Deze vakantie was één van de fijnste ooit. Omdat ik al een jaar of twee niet langer dan een paar dagen weg ben geweest, maar ook omdat ik het kamperen herontdekt heb. De bestemming was Bretagne, maar op de heen- en terugweg namen we ruim de tijd om er te komen. Dat zorgde ervoor dat we al in vakantiestemming waren zodra we in de volgepropte auto stapten en de straat uitreden.

Met onze mascottes op het dashboard en een vrolijke Franstalige playlist vertrokken we naar het zuiden. Op de weg was het verrassend rustig. Na Antwerpen volgden we de kustroute tot aan onze eindbestemming Crozon, een prachtig groen schiereiland. Onderweg overnachtten we in Normandië in het kustplaatsje Fécamp en in een Pippi Langkousachtig huis bij Le Mont Saint-Michel.
Uiteraard bezochten we de abdij op Le Mont Saint-Michel en wat was het daar prachtig.

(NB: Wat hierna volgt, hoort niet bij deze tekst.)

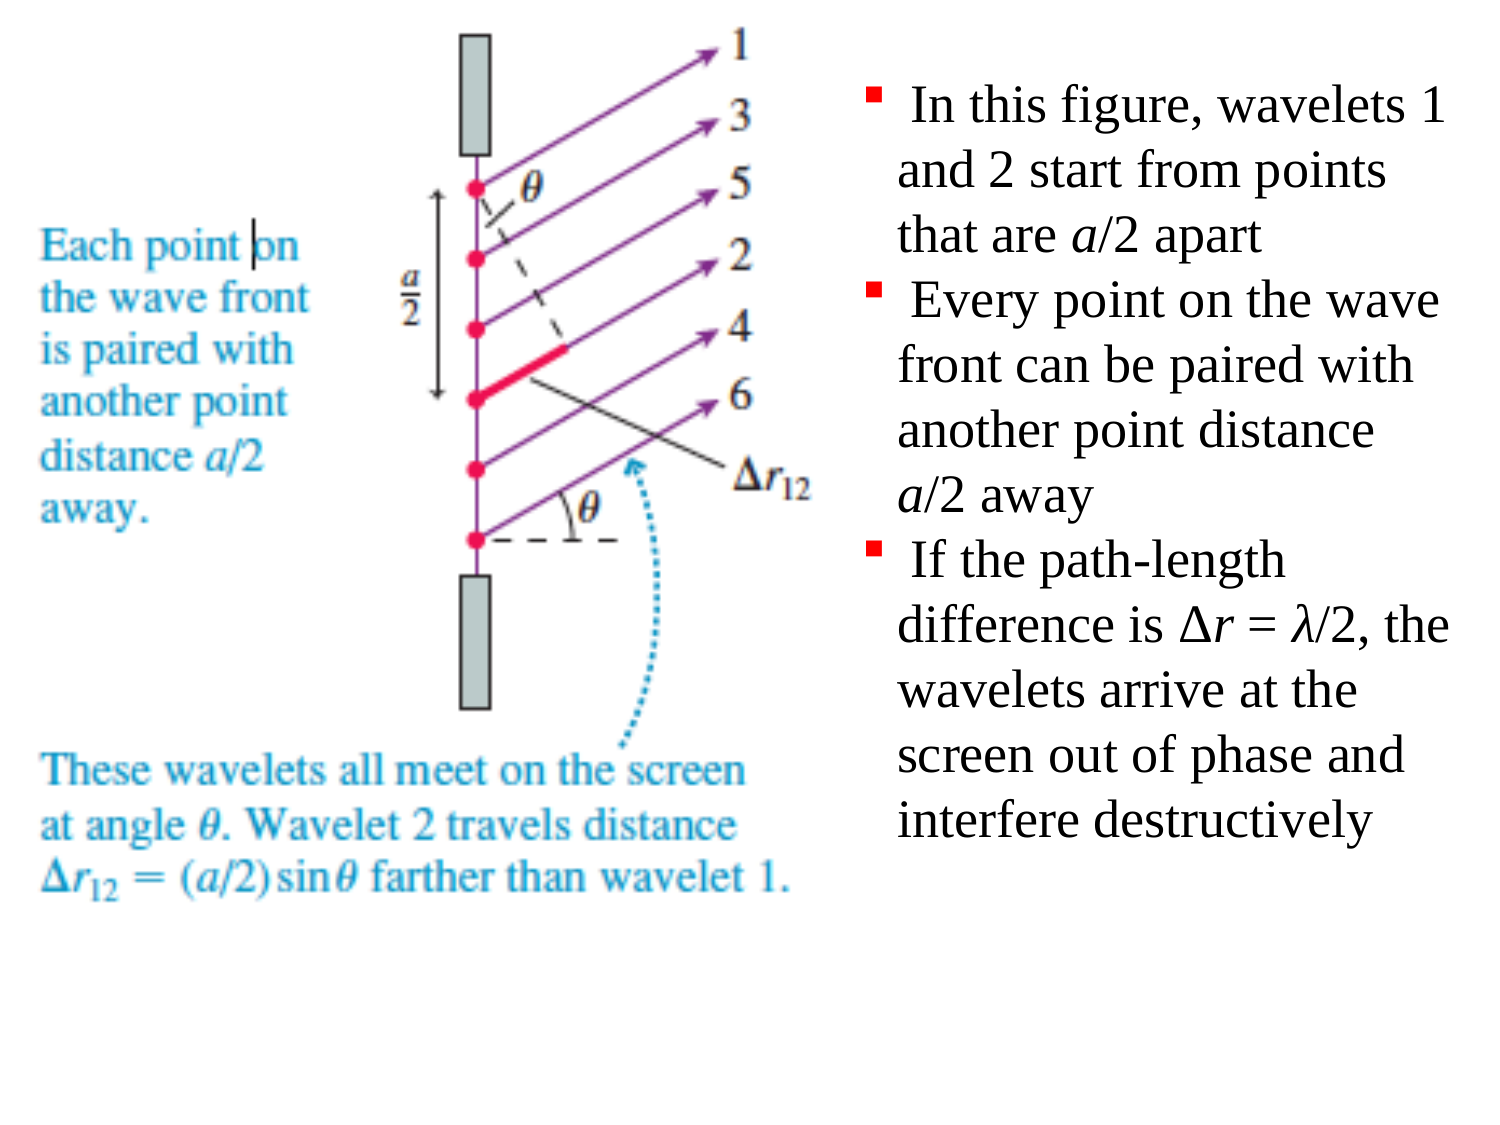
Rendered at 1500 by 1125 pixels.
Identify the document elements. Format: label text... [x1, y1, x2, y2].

picture [33, 22, 826, 909]
text_box In this figure, wavelets 1 and 2 start from points that are a/2 apart Every point on the wave front can be paired with another point distance a/2 away If the path-length difference is Δr = λ/2, the wavelets arrive at the screen out of phase and interfere destructively [846, 61, 1472, 856]
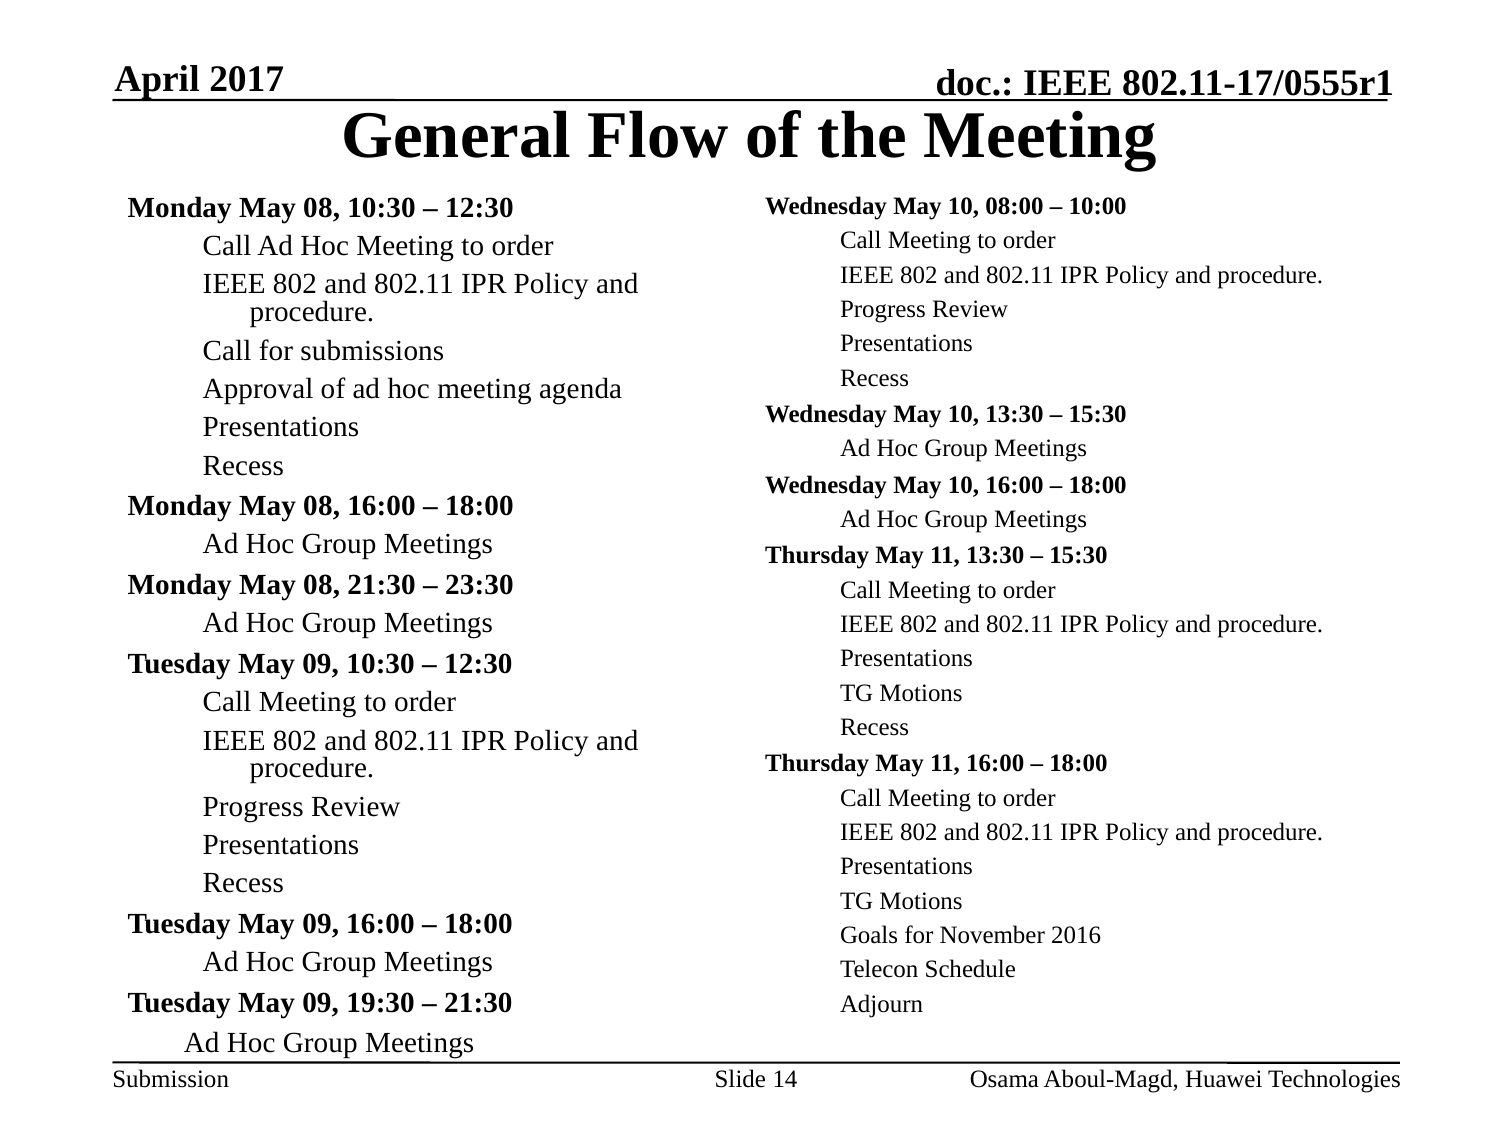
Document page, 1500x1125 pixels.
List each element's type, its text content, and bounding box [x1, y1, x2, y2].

title General Flow of the Meeting [112, 62, 1388, 201]
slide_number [114, 54, 423, 100]
list Monday May 08, 10:30 – 12:30 Call Ad Hoc Meeting to order IEEE 802 and 802.11 IPR Policy and procedure. Call for submissions Approval of ad hoc meeting agenda Presentations Recess Monday May 08, 16:00 – 18:00 Ad Hoc Group Meetings Monday May 08, 21:30 – 23:30 Ad Hoc Group Meetings Tuesday May 09, 10:30 – 12:30 Call Meeting to order IEEE 802 and 802.11 IPR Policy and procedure. Progress Review Presentations Recess Tuesday May 09, 16:00 – 18:00 Ad Hoc Group Meetings Tuesday May 09, 19:30 – 21:30 Ad Hoc Group Meetings [112, 187, 738, 863]
slide_number Slide 14 [712, 1061, 800, 1123]
footer Osama Aboul-Magd, Huawei Technologies [878, 1061, 1402, 1093]
list Wednesday May 10, 08:00 – 10:00 Call Meeting to order IEEE 802 and 802.11 IPR Policy and procedure. Progress Review Presentations Recess Wednesday May 10, 13:30 – 15:30 Ad Hoc Group Meetings Wednesday May 10, 16:00 – 18:00 Ad Hoc Group Meetings Thursday May 11, 13:30 – 15:30 Call Meeting to order IEEE 802 and 802.11 IPR Policy and procedure. Presentations TG Motions Recess Thursday May 11, 16:00 – 18:00 Call Meeting to order IEEE 802 and 802.11 IPR Policy and procedure. Presentations TG Motions Goals for November 2016 Telecon Schedule Adjourn [749, 187, 1376, 863]
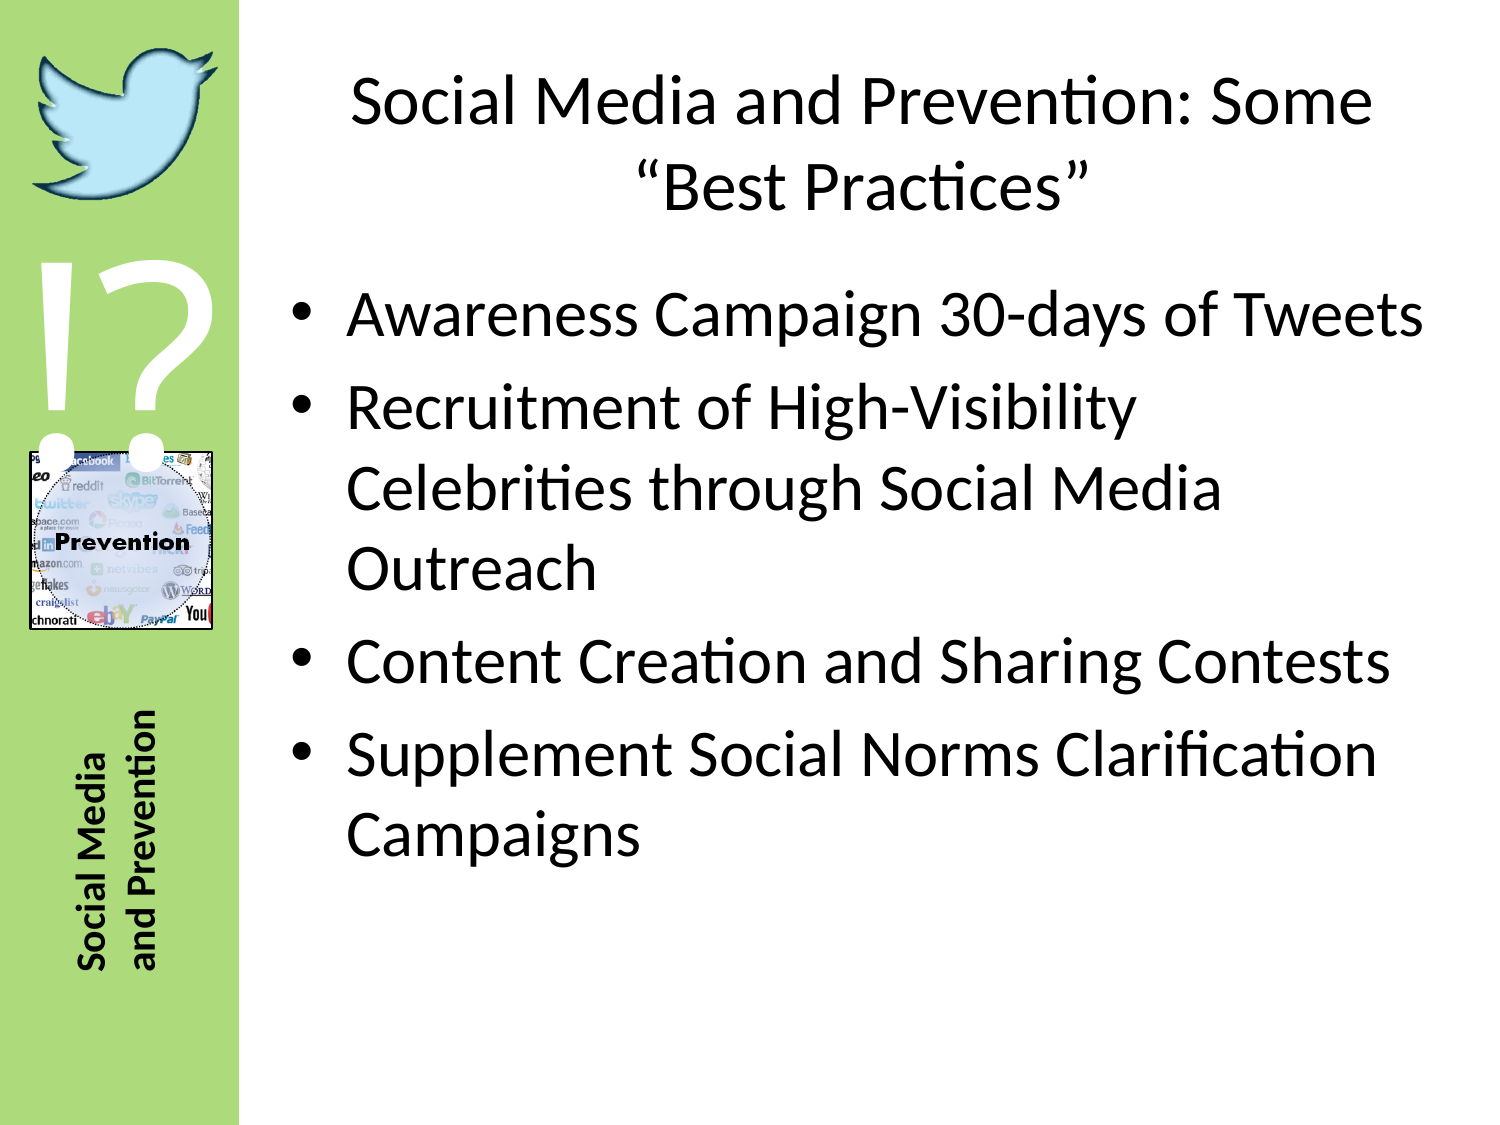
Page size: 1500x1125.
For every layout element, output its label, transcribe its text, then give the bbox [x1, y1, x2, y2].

picture [32, 453, 211, 628]
title Social Media and Prevention: Some “Best Practices” [275, 45, 1450, 233]
picture [12, 20, 231, 214]
list Awareness Campaign 30-days of Tweets Recruitment of High-Visibility Celebrities through Social Media Outreach Content Creation and Sharing Contests Supplement Social Norms Clarification Campaigns [275, 262, 1450, 1005]
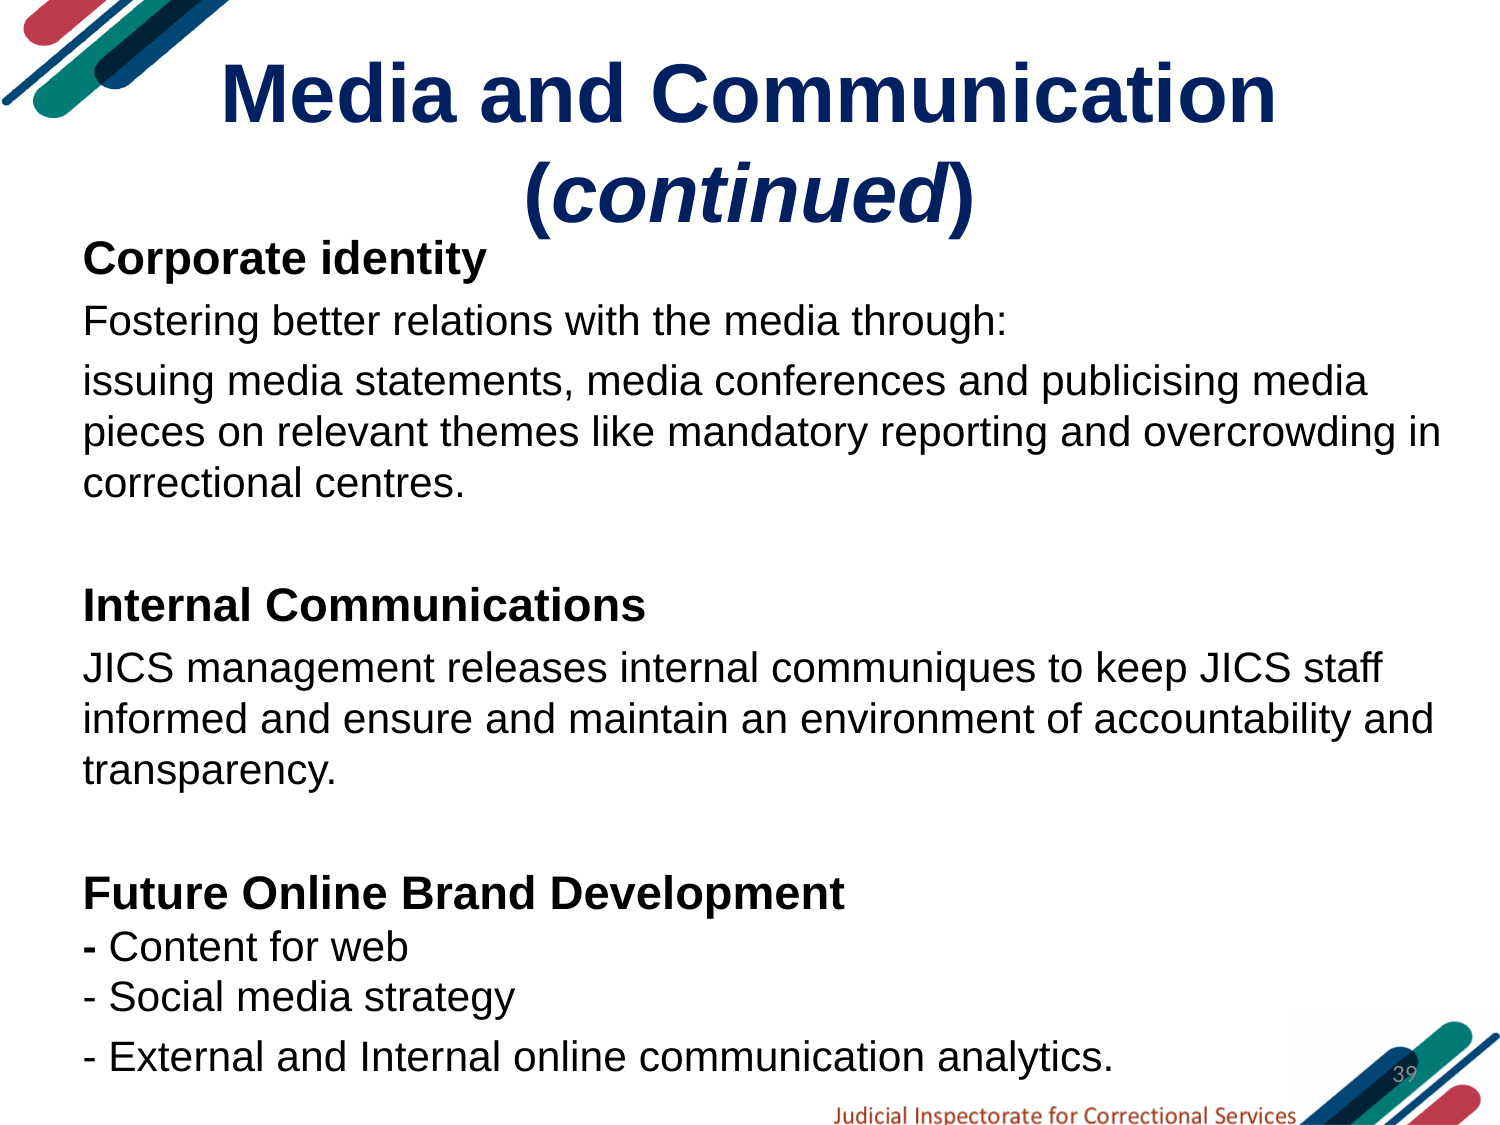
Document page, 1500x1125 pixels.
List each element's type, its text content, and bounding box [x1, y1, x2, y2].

Helemaal als je de geschiedenis van die plek kent. Een prachtige zonsondergang en driehonderd foto’s later fietsten we terug naar ons sprookjesachtige hippiehotel en waren heel blij dat we deze stop in onze reis hadden ingevoegd.



Op weg naar onze eindbestemming werden de landschappen mooier en mooier. Groener ook. En toen realiseerde ik me weer eens dat ik heuvels mis in Nederland. Op elke top strekte zich weer een prachtig uitzicht voor ons uit. Nog maar weer een foto.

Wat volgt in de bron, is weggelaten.